A recent walk on a forest road reveals an abundance of spectacular summer butterflies

Posted

One of the best parts about exploring the backroads of our area is that you never know what you’ll find. Everyday, it’s something new. Just last week, it was a flutter of butterflies that caught my eye. Yes, a “flutter” is one of those official names for a grouping of butterflies, just as a group of crows is known as a “murder” and a flock of owls is known as a “parliament.”

Like a lot of forest roads this time of year, the wildflowers were pretty sparse, but that didn’t seem to bother all the butterflies, which clearly had other food sources on their minds. While we often associate butterflies, (insects of the order Lepidoptera), with flowers and nectar, only some butterflies actually feed on flowers and many of those rely more frequently on other food sources.

Indeed, to a Northern Pearly-Eye, few foods are as enticing as a pile of fresh wolf scat, and it was just such a pile, covered with a half dozen of these common forest butterflies that initially drew my attention to this lepidopteran bonanza. Pearly-Eyes are one of a number of “eyed” butterfly and moth species. Butterflies, particularly medium-to-large species, are generally easy to spot and relatively slow moving, which would normally make them vulnerable to predators. But they have developed a number of defenses, including mimicry, either of butterfly species, such as monarchs, that taste bad, or by growing large fake eyes on their wings that confuse potential predators.

Northern Pearly-Eyes rarely, if ever, visit flowers, relying instead on animal scat, carrion, and mineral-rich mud puddles— hardly the fare we normally associate with butterflies.

On this same road, I found several other butterflies, most of which paid no attention to the few scattered wildflowers. A portion of the trail passed through a boggy area and that’s where I found most of the butterflies, including a yellow swallowtail feeding on Labrador tea flowers. Most of the other butterflies were more interested in sipping moisture up from the road’s gravel surface. Fortunately, I had my camera and another Outdoors centerpiece was soon in the making.

_Recorded information_:

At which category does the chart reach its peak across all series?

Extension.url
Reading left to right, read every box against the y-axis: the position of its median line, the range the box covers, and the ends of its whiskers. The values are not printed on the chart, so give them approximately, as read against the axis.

_What to produce_: List every collective term for a group of animals that the butterfly article gives, along with the animal each one names.

_Solution_:
- flutter: butterflies
- murder: crows
- parliament: owls